There are also serious concerns about shortage of doctors and nurses, with the SSNAP showing that only 50 out of 183 hospitals had the recommended level of three qualified nurses per ten stroke beds at weekends, while a quarter of hospitals have unfilled vacancies for stroke consultants. “Nursing levels can make a big difference to whether or not you survive after a stroke,” says Professor Rudd. A study found the risk of dying within 30 days was 11.2 per cent in units that met the nursing target, but rose to 15.2 per cent in units with half as many nurses.
Increasing staff levels means more spending, though international comparisons show that the UK spends roughly the same proportion of health care costs (4 per cent) as other comparable countries on stroke.
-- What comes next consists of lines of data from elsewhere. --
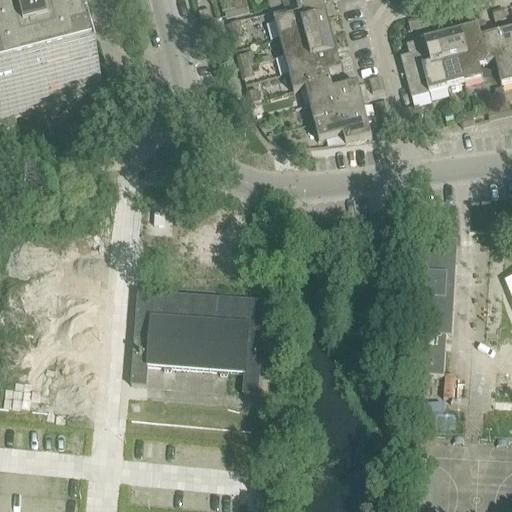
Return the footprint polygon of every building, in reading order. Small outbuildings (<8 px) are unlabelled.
[(0,0),(0,137),(18,133),(15,121),(101,99),(87,46),(81,22),(74,0),(52,0),(40,3),(38,0),(0,0)] [(279,0),(266,0),(270,10),(281,8),(279,0)] [(299,18),(275,25),(280,43),(305,37),(303,28),(328,21),(323,3),(297,10),(299,18)] [(235,7),(238,19),(249,16),(246,4),(235,7)] [(235,7),(223,10),(226,22),(238,19),(235,7)] [(503,12),(492,15),(495,27),(506,24),(503,12)] [(213,25),(210,13),(199,16),(202,28),(213,25)] [(434,30),(432,24),(431,18),(419,21),(422,33),(434,30)] [(328,21),(303,28),(305,37),(280,43),(284,61),(309,54),(307,45),(332,39),(328,21)] [(419,21),(408,24),(411,36),(422,33),(419,21)] [(240,25),(228,28),(231,39),(243,36),(240,25)] [(478,30),(460,35),(467,60),(458,62),(465,88),(483,83),(480,71),(487,69),(480,42),(481,42),(478,30)] [(511,34),(498,38),(504,63),(511,61),(511,34)] [(449,65),(440,67),(447,92),(465,88),(458,62),(467,60),(460,35),(443,39),(449,65)] [(481,42),(480,42),(487,69),(495,66),(501,91),(511,87),(511,61),(504,63),(498,38),(481,42)] [(314,72),(312,63),(337,56),(332,39),(307,45),(309,54),(284,61),(289,78),(314,72)] [(432,69),(423,71),(430,97),(447,92),(440,67),(449,65),(443,39),(425,44),(432,69)] [(425,44),(407,49),(409,59),(401,61),(411,101),(430,97),(423,71),(432,69),(425,44)] [(305,92),(331,85),(329,78),(342,75),(337,56),(312,63),(314,72),(289,78),(294,96),(305,93),(305,92)] [(249,58),(237,61),(240,72),(252,69),(249,58)] [(252,69),(240,72),(243,84),(255,81),(252,69)] [(381,81),(369,84),(373,98),(385,95),(381,81)] [(331,85),(305,92),(305,93),(310,110),(335,103),(337,112),(362,105),(358,87),(333,93),(331,85)] [(258,93),(246,96),(249,108),(261,105),(258,93)] [(367,123),(362,105),(337,112),(335,103),(310,110),(314,127),(340,121),(342,129),(367,123)] [(387,105),(375,108),(378,120),(390,117),(387,105)] [(511,116),(509,106),(498,109),(501,122),(511,118),(511,116)] [(498,109),(486,112),(489,125),(501,122),(498,109)] [(475,128),(472,116),(460,119),(463,131),(475,128)] [(390,117),(378,120),(381,131),(393,128),(390,117)] [(372,141),(367,123),(342,129),(340,121),(314,127),(319,146),(343,139),(346,148),(372,141)] [(423,244),(420,299),(418,329),(415,379),(444,381),(452,245),(449,245),(448,246),(424,244),(423,244)] [(172,372),(220,376),(220,379),(228,379),(228,377),(244,378),(243,398),(258,399),(265,305),(138,296),(131,389),(146,390),(148,371),(164,372),(164,375),(172,375),(172,372)]
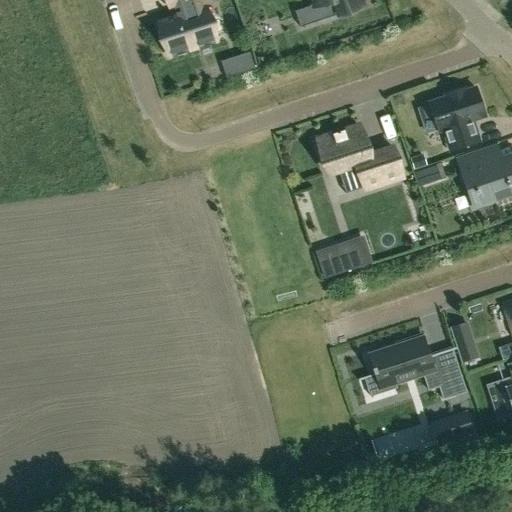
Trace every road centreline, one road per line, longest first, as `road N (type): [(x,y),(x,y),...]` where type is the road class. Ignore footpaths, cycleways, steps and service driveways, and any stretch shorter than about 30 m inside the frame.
road 1 (residential): [(493,31),(460,56),(192,143),(161,127),(120,0)]
road 2 (residential): [(511,271),(326,332)]
road 3 (residential): [(347,511),(511,477)]
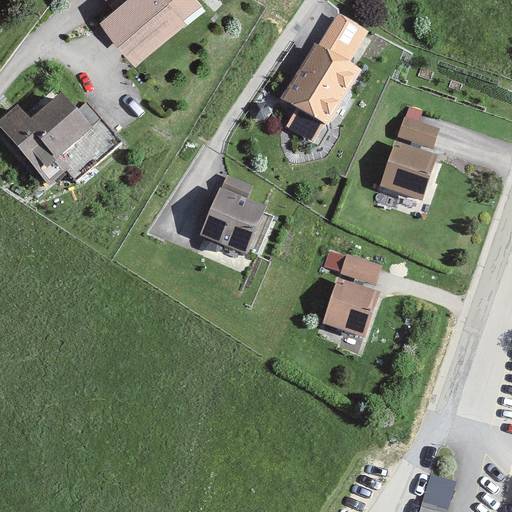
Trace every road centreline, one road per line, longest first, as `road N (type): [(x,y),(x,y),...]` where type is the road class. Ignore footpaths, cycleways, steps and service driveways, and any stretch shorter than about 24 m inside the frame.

Where stroke does lose out is in research spending, with £48 a year spent per patient compared to £241 for every cancer patient. This is disproportionately low, according to the Oxford team that calculated the figures.
CASE STUDY: STRIKING DOWN THE YOUNG
Not all strokes occur in the elderly. Sarah Scott (pictured above) was a sixth former reading aloud in an English lesson when she had a stroke six years ago. An undetected heart defect had caused a blood clot that travelled to her brain.
Thrombolysis probably saved her life, but she was severely affected. She spent five months in hospital and had to give up hope of university. “I couldn’t read or write, and my speech and numbers were affected,” she says.
Intensive language therapy led to a 40 per cent improvement, enabling her to remember her mobile phone number, vital for anybody seeking work
Recovery has been slow, but determination to lead a normal life and intensive speech therapy in the United States have enabled her to get a part-time job as a science technician at Richard Hales School in Hertford – the same school she was attending when she had her stroke. “For me it’s good, it’s practical stuff so it doesn’t really matter that I can’t read,” she says.
Sarah and her mother Joanie praise the government’s Access to Work scheme, which provided a £3,000 grant for specialist equipment and a job coach. Intensive language therapy led to a 40 per cent improvement, enabling her to remember her mobile phone number, vital for anybody seeking work. But it cost £20,000, raised by crowdfunding.
“I would love a full-time job,” she says. “But there’s so much competition.”